International Court of Justice president Peter Tomka took almost two hours to read out Monday’s ruling that should end years of diplomatic wrangling and violent clashes in Antarctic waters.
“It took a long time for the moment to come,” Bethune said of the moment Judge Tomka stated Tokyo’s hunt was “not for purposes of scientific research”, as had been asserted by Australia, and was therefore illegal.
“It wasn’t until the very end (of the ruling).”
The former Sea Shepherd activist could just as easily have been talking about the decades-long campaign to end Japan’s hunt which has seen 10,000 minke whales killed since a 1986 ban on commercial whaling.
The ICJ decision is unlikely to have an impact on whale populations migrating through South Australian waters.

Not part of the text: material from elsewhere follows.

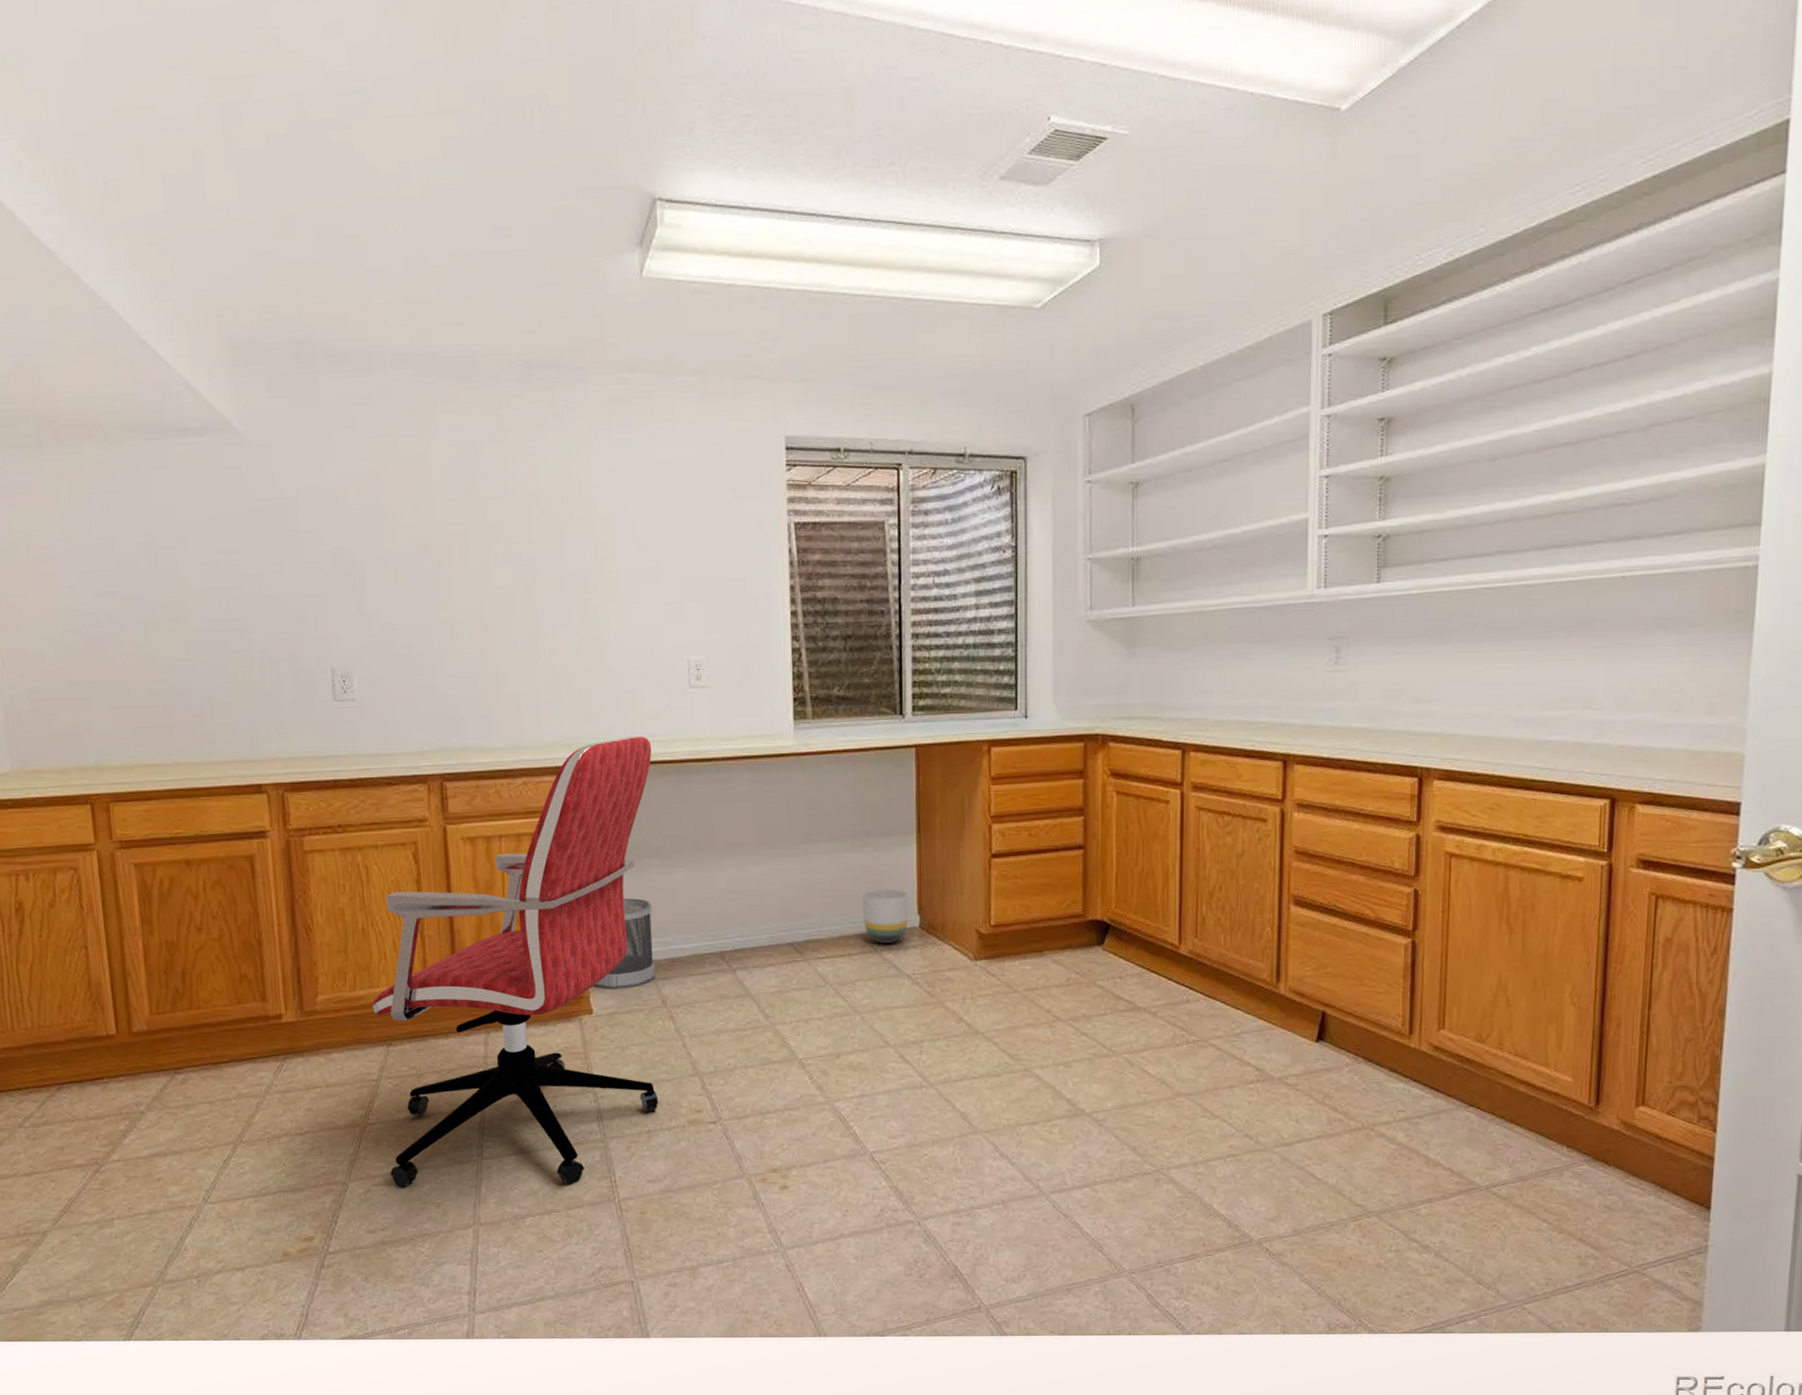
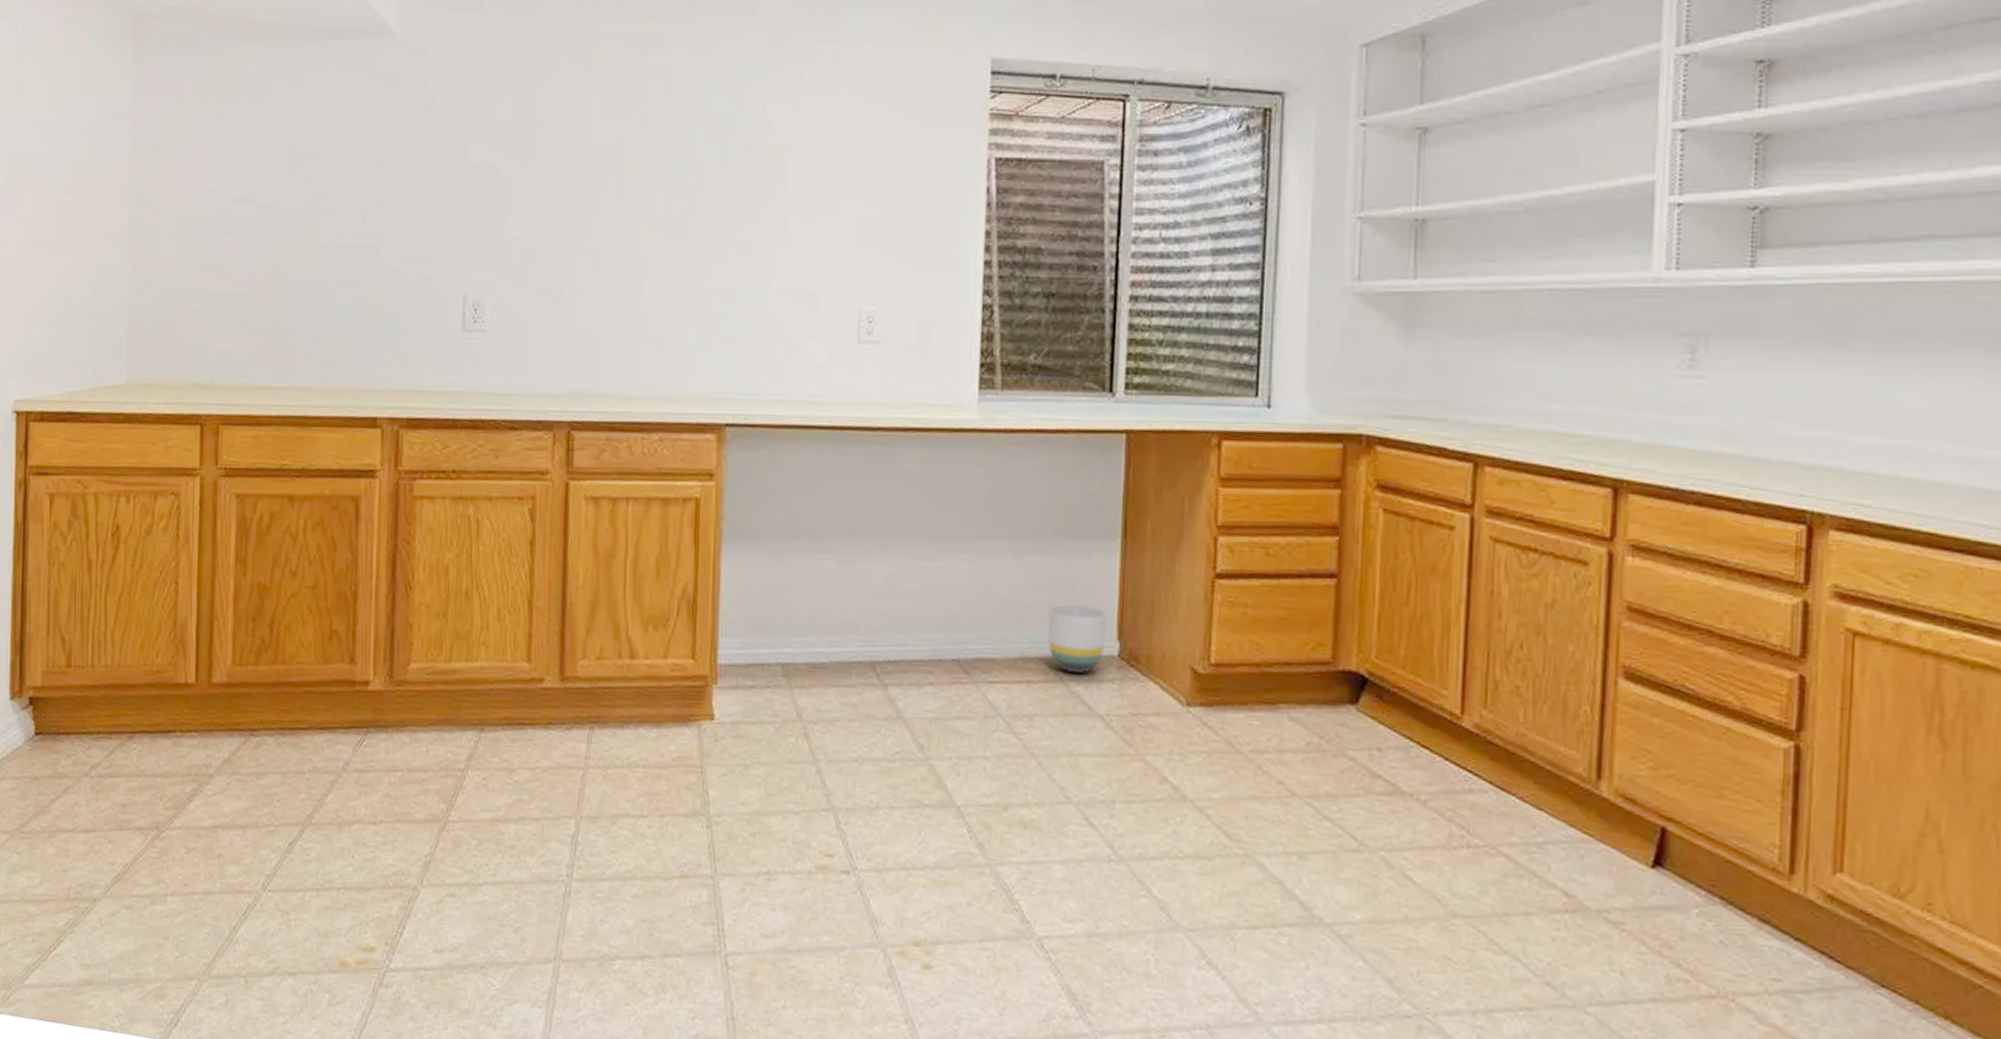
office chair: present [372,735,659,1188] -> none [467,394,809,927]
wastebasket: present [593,898,655,989] -> none [718,585,794,694]

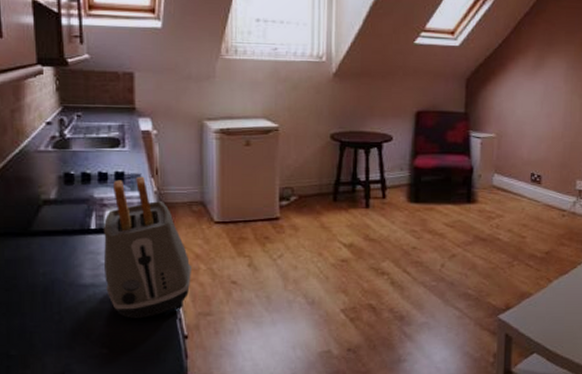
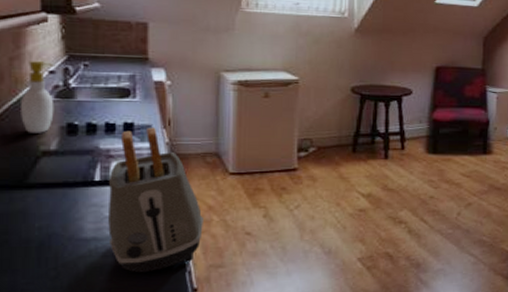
soap bottle: none [23,113,52,183] -> present [21,61,55,133]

According to Blue Whale researcher, Dr Catherine Attard of Flinders University, most whales that migrate to and from South Australian waters each year are Southern Right Whales and Blue Whales, the latter of which had been protected from cull since the 1970s and won’t benefit from the halt of Japanese whaling in the Southern Ocean.
The central targets for Japan’s cull have been Minke Whales, which mostly migrate through Queensland waters.
For Bethune the fight is deeply personal.
The New Zealander was detained by Japanese authorities for five months in 2010.
He was seized after he boarded a whaler with the intention of making a citizen’s arrest of its captain, for the attempted murder of the crew on the speedboat Ady Gil, which had previously sunk after colliding with the larger ship.
“To come here today to this court and be vindicated – it’s an amazing day,” a clearly emotional Bethune said at the Peace Palace.
“I was paraded around like a common criminal (in 2010) and yet I was fighting something that I always knew was illegal and to have it proven here today, in the highest court in the world, I couldn’t be happier.”
The 48-year-old said “everything” had been on the line in the legal stoush between Canberra and Tokyo.
If Japan had won it would have legitimised so-called “research whaling” in Antarctica and other countries may joined Tokyo’s fleet heading south each summer, he said.
“I was pretty nervous walking into the court.”
The ICJ focused on whether Japan’s whaling program was genuine scientific research.
During the three-week hearing in mid-2013, Australia argued Tokyo was cloaking a commercial whaling operation “in the lab coat of science”.
Lawyer Philippe Sands QC argued: “What you have before you is not a scientific research program it is a heap of body parts taken from a large number of dead whales.”
The court on Monday backed Canberra’s view.
“The court dissected Japan’s scientific program, pulled it to bits, and proved that the amount of science is tiny relative to the commercial aspect,” Bethune said.
“In the end justice has been served here today.
“I’d be surprised if they ever go back to Antarctica.”
Greenpeace spokesman John Frizell hopes Japan’s vessels do return to the Southern Ocean – just minus their harpoons.
He said the long-distance ships would be great for sight-seeing or non-lethal research.
Frizell congratulated Australia on Monday’s successful outcome but noted it had been a long journey.
“In the run-up to this Australia said they would try every diplomatic means possible to convince Japan to stop whaling in the Southern Ocean and they would only go to the ICJ as a last resort,” the veteran campaigner said.
“They followed that through over years and years, with a lot of people very concerned that they should have moved more quickly, but they exhausted every possible diplomatic channel before finally going to this.
“Their judgment has now been spectacularly vindicated.”